======== SELECTED EXCERPT

Jin Woo Choi, MD, PhD
Seoul National University Hospital Seoul National University
Seoul, Republic of Korea
jwchoi.med@snu.ac.kr
Disclosures: None.

Transarterial radioembolization (TARE) can be considered for patients with unilobar hepatocellular carcinoma (HCC) and ipsilateral portal vein tumor thrombosis (Vp1-3), provided there is no hepatic vein invasion, no extrahepatic spread, Child-Pugh A status, and an ECOG (Eastern Cooperative Oncology Group) performance status of 0 to 1. Although this represents an advanced stage of HCC, locoregional treatments may still be viable, and an effective locoregional treatment can potentially increase the likelihood of curative outcomes.

Despite the rapid development of immune checkpoint inhibitors, which are now the frontline treatment for advanced HCC, there is a significant lack of detailed data for this specific patient population posttreatment with immune checkpoint inhibitors. Historically, Asian countries have considered lobectomy as a viable option for these patients, particularly in cases of Vp1 and Vp2. This aggressive approach can result in a cancer-free status if there are no occult tumors in the remaining liver; however, it can be catastrophic if any small tumor seeds are present. Indeed, overall survival (OS) and recurrence-free survival rates substantially decrease during the first 18 months, stabilizing in the following years.1,2 Nevertheless, this approach could be justified in the past, even in the era of tyrosine kinase inhibitors, due to the limited survival outcomes after systemic treatments. However, with immune checkpoint inhibitor–based systemic treatments now offering longer OS, the opportunity cost of this risky approach increases.

In this context, TARE can be an ideal frontline treatment for this specific patient population. For Vp1 and Vp2, ablative TARE can effectively downstage the tumor, providing a test of time and inducing hypertrophy of the future liver remnant, or it can serve as a definitive treatment. For Vp3, TARE may lead to curative conversion, although the chances are lower than in Vp1 and Vp2 cases, or it can assist subsequent systemic treatments by safely reducing tumor burden. However, high-level evidence for TARE in locally advanced HCC is lacking, and ongoing trials, including the RESOLVE trial (NCT06166576), will help establish the role of TARE in this potentially curative yet advanced HCC population.

================
======== SUPPLIED INFORMATION

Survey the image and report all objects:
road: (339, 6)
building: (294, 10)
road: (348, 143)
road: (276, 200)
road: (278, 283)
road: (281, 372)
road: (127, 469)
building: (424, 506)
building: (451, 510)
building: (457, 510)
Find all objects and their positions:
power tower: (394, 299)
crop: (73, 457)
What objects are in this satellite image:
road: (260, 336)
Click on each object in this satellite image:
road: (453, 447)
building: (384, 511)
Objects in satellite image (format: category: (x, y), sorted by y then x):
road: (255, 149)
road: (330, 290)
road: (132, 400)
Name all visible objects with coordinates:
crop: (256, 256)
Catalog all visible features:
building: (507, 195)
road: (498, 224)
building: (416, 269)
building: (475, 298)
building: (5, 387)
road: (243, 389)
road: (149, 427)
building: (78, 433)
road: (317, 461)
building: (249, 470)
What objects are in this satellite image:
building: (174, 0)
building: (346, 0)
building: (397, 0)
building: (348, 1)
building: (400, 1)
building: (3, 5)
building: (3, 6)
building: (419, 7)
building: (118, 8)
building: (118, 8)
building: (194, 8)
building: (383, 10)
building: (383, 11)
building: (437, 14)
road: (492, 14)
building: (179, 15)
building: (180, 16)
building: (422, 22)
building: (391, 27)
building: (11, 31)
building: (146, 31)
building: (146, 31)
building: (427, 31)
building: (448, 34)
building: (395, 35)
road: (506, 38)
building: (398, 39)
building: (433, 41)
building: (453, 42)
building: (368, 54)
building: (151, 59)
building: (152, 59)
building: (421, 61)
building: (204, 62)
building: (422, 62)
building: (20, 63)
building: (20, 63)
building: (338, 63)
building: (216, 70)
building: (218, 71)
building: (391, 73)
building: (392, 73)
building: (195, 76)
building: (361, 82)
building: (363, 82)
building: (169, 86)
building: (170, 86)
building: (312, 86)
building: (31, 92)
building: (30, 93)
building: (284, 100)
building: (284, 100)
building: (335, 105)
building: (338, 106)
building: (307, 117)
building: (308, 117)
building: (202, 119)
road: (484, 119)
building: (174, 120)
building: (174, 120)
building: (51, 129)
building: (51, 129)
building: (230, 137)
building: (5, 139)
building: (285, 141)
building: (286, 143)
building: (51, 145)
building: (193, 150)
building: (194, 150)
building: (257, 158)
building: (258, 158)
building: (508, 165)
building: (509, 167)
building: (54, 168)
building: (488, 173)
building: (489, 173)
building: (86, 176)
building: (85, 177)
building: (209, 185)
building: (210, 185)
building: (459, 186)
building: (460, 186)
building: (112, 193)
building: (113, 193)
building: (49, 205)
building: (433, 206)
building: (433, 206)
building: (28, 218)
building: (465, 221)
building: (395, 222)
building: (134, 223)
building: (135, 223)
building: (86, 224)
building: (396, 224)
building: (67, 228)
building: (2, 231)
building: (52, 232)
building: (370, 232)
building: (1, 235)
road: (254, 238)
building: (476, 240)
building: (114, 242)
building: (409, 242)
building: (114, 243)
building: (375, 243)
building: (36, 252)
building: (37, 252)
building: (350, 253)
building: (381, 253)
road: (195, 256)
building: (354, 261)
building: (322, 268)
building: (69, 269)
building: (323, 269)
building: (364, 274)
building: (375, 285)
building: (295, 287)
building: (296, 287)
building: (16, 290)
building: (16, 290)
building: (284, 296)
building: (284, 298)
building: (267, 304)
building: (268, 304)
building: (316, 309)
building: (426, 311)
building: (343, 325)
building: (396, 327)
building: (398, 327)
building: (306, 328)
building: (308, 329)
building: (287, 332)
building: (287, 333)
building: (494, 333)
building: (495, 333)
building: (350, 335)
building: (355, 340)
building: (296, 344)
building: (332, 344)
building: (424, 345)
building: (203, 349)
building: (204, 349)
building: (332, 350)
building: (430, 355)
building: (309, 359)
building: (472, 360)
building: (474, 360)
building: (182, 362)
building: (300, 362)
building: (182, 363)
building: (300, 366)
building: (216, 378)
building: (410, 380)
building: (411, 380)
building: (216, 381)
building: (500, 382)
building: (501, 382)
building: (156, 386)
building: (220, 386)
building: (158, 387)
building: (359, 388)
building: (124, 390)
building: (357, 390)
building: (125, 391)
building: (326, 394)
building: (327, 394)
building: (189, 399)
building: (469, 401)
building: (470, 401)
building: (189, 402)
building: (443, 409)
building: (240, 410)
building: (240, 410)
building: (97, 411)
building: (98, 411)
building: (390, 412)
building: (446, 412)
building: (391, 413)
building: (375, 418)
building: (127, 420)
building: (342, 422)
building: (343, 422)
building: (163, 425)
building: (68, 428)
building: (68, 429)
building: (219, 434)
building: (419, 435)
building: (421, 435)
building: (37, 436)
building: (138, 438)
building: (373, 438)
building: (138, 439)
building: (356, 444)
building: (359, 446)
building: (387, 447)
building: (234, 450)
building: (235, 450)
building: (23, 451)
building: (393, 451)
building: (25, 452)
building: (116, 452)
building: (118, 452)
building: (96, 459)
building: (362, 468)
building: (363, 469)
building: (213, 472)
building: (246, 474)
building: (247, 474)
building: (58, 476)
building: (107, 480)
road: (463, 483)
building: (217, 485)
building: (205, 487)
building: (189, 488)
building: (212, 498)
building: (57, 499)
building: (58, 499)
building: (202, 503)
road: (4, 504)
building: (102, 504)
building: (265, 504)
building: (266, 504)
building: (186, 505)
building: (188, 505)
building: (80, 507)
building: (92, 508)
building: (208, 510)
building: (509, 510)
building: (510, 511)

================

◆ **TASK INSTRUCTIONS**:
a – In the commentary on radioembolization for hepatocellular carcinoma, list the conditions that follow the word "provided" in the sentence beginning "Transarterial radioembolization (TARE) can be considered".
b – Continue the commentary on radioembolization for hepatocellular carcinoma, starting after its final sentence.

◆ **RESPONSES IN ORDER**:
a –
- No hepatic vein invasion
- No extrahepatic spread
- Child-Pugh A status
- An ECOG (Eastern Cooperative Oncology Group) performance status of 0 to 1

b –
1. Vitale A, Burra P, Frigo AC, et al. Survival benefit of liver resection for patients with hepatocellular carcinoma across different Barcelona Clinic Liver Cancer stages: a multicentre study. J Hepatol. 2015; 62:617-624. doi: 10.1016/j.jhep.2014.10.037

2. Kim KS, Choi GS, Rhu J, Kim J. Comparison between laparoscopic liver resection and open liver resection in patients with hepatocellular carcinoma with portal vein tumor thrombosis. Surg Endosc. 2024;38:2116-2123. doi: 10.1007/s00464-024-10732-y

Riad Salem, MD, MBA
Vice Chair, Image-Guided Therapy
Chief, Vascular and Interventional Radiology
Department of Radiology
Professor of Radiology, Medicine, and Transplantation
Northwestern Medicine
Feinberg School of Medicine
Chicago, Illinois
rsalem1@nm.org
Disclosures: Consultant to Boston Scientific Corporation, Cook, Siemens, Sirtex, Terumo, AstraZeneca, Genentech, Eisai, Autem, Roche, and TriSalus.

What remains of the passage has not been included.